**Your goal:**
The answer is a stretch of the material below, returned exactly: the line containing "ring pip: (354, 90)", the line containing "thumb cmc: (547, 276)", and all lines between.

**Data excerpts:**

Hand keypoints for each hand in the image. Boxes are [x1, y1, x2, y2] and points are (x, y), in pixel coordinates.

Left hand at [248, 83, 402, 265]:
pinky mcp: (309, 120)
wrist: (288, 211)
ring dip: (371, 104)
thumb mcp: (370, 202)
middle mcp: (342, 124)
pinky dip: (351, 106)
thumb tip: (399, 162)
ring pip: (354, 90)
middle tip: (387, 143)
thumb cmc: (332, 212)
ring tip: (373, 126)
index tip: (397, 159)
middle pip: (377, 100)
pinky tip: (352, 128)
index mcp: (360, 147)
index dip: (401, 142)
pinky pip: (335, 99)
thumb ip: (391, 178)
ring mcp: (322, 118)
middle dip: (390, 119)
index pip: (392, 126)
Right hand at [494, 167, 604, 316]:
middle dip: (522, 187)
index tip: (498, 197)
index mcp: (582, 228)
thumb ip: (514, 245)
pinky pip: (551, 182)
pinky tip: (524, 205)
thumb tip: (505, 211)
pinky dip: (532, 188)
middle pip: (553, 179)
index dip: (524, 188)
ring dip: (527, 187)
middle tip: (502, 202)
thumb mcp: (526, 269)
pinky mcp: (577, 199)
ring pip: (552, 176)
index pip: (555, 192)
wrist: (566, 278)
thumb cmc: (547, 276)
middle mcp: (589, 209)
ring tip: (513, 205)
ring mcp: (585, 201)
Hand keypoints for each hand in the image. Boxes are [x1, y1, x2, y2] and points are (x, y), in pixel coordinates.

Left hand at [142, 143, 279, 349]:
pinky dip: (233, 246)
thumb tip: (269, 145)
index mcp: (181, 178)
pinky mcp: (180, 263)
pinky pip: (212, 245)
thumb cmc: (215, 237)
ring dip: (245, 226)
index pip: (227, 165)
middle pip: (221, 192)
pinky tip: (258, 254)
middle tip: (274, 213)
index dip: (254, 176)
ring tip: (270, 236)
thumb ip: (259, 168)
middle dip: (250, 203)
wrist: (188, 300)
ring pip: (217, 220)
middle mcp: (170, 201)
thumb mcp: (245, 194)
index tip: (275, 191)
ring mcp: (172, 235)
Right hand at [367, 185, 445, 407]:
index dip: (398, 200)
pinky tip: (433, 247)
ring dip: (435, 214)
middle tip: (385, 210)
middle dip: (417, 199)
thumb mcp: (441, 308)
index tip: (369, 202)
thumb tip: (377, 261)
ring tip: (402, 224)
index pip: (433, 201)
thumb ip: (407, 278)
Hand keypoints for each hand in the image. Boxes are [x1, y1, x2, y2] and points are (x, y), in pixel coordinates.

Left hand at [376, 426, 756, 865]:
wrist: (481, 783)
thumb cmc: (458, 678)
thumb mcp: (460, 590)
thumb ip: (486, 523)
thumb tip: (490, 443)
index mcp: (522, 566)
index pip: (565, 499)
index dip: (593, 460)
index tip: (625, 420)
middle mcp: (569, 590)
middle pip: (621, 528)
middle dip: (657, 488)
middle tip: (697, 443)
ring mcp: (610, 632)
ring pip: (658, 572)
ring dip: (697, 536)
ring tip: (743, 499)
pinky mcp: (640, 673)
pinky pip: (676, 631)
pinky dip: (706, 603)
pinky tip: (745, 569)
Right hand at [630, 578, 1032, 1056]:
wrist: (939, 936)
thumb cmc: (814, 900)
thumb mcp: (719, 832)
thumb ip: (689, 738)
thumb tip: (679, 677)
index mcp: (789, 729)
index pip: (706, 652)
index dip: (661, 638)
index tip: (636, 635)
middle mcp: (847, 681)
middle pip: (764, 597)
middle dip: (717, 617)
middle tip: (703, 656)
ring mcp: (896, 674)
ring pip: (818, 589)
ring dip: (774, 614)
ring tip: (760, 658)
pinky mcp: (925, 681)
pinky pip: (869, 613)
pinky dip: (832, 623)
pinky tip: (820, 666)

...

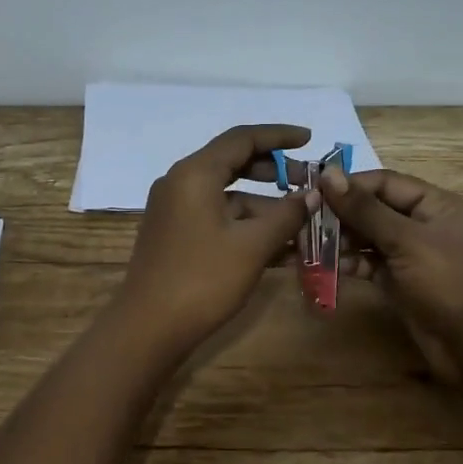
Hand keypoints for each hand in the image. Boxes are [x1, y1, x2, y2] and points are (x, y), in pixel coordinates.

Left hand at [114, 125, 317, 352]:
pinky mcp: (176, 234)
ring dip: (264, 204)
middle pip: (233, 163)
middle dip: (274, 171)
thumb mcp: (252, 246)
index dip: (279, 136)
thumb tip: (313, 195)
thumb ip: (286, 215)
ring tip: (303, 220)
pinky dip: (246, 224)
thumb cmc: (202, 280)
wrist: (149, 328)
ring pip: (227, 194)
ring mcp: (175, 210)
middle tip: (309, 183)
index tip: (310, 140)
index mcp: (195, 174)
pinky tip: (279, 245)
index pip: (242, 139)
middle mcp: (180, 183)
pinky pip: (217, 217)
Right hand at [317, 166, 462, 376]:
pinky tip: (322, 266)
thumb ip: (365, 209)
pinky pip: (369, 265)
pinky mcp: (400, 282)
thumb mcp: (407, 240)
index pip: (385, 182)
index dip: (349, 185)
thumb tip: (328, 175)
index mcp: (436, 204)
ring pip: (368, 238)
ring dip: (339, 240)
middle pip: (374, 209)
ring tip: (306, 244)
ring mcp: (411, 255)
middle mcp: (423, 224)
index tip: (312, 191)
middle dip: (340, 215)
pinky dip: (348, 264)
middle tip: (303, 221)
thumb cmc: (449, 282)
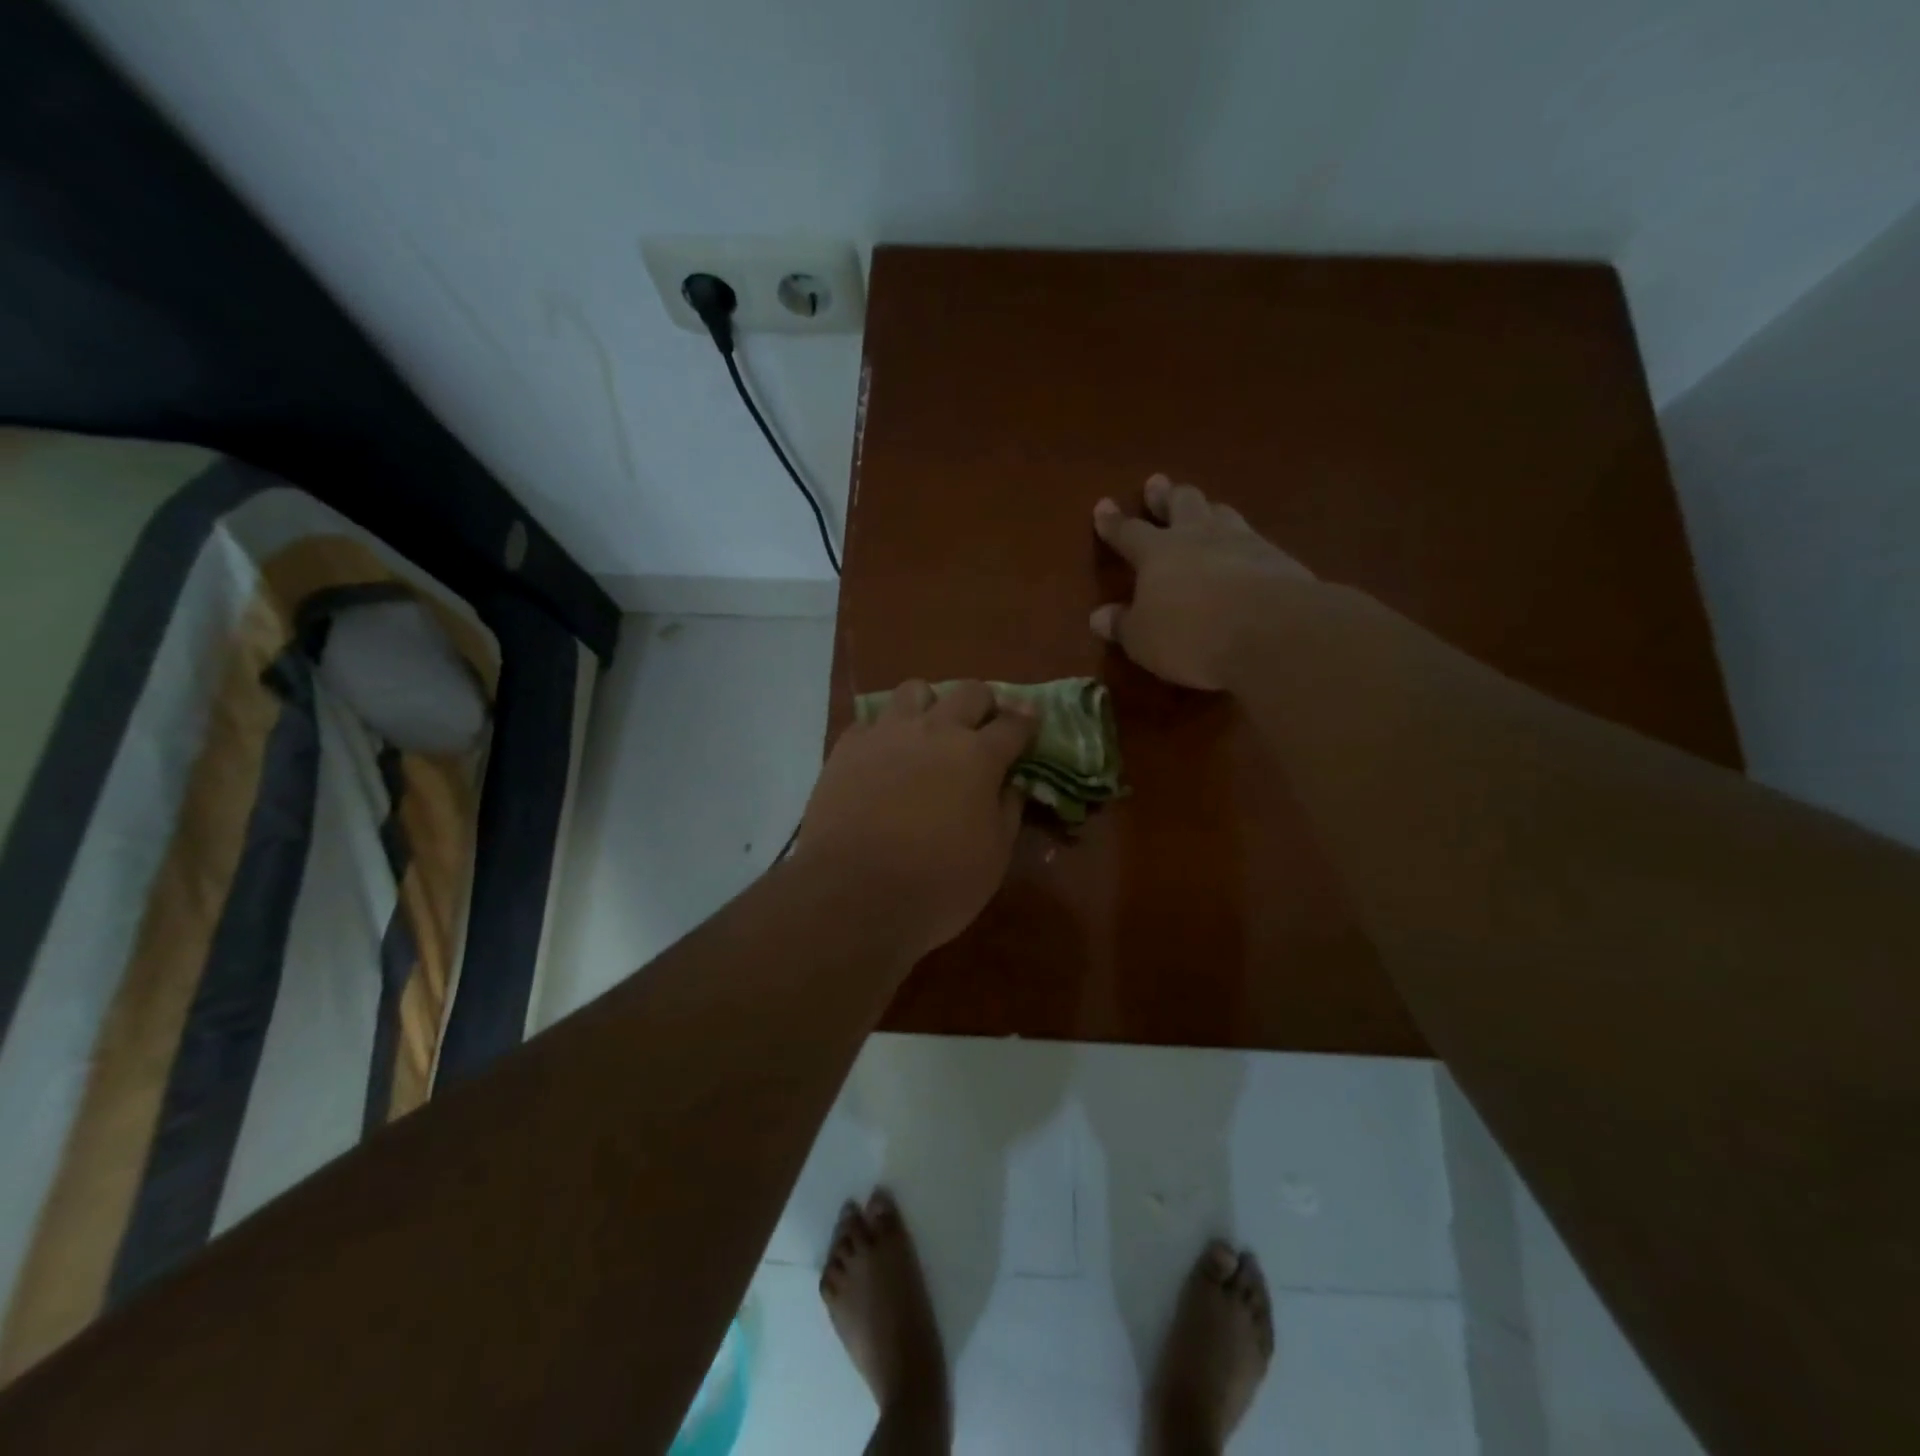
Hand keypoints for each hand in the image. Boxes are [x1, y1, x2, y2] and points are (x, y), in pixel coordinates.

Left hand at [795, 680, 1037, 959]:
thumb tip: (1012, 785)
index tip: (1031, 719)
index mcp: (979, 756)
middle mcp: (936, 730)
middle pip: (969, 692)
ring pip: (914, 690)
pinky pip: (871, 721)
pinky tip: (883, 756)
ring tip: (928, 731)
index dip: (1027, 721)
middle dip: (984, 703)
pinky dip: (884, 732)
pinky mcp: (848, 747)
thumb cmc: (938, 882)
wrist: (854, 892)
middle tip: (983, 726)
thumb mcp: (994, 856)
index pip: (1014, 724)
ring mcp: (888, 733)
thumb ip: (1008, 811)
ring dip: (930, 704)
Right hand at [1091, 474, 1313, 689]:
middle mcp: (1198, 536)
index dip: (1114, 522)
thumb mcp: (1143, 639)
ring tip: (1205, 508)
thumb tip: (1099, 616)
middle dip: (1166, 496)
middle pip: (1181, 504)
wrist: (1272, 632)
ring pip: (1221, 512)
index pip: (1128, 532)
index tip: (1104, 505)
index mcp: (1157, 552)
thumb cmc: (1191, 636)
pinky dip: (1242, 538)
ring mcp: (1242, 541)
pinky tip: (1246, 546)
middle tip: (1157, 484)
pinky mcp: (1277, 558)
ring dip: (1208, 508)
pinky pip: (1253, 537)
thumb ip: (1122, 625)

**Problem solution:**
ring pip: (354, 90)
middle tip: (387, 143)
thumb cmc: (332, 212)
ring tip: (373, 126)
index tip: (397, 159)
middle pip: (377, 100)
pinky tip: (352, 128)
index mcp: (360, 147)
index dip: (401, 142)
pinky pip: (335, 99)
thumb ip: (391, 178)
ring mcp: (322, 118)
middle dip: (390, 119)
index pip: (392, 126)
Right hand at [494, 167, 604, 316]:
middle dip: (522, 187)
index tip: (498, 197)
index mcp: (582, 228)
thumb ip: (514, 245)
pinky pip: (551, 182)
pinky tip: (524, 205)
thumb tip: (505, 211)
pinky dip: (532, 188)
middle pip: (553, 179)
index dip: (524, 188)
ring dip: (527, 187)
middle tip: (502, 202)
thumb mcp: (526, 269)
pinky mcp: (577, 199)
ring pip: (552, 176)
index pip: (555, 192)
wrist: (566, 278)
thumb cmc: (547, 276)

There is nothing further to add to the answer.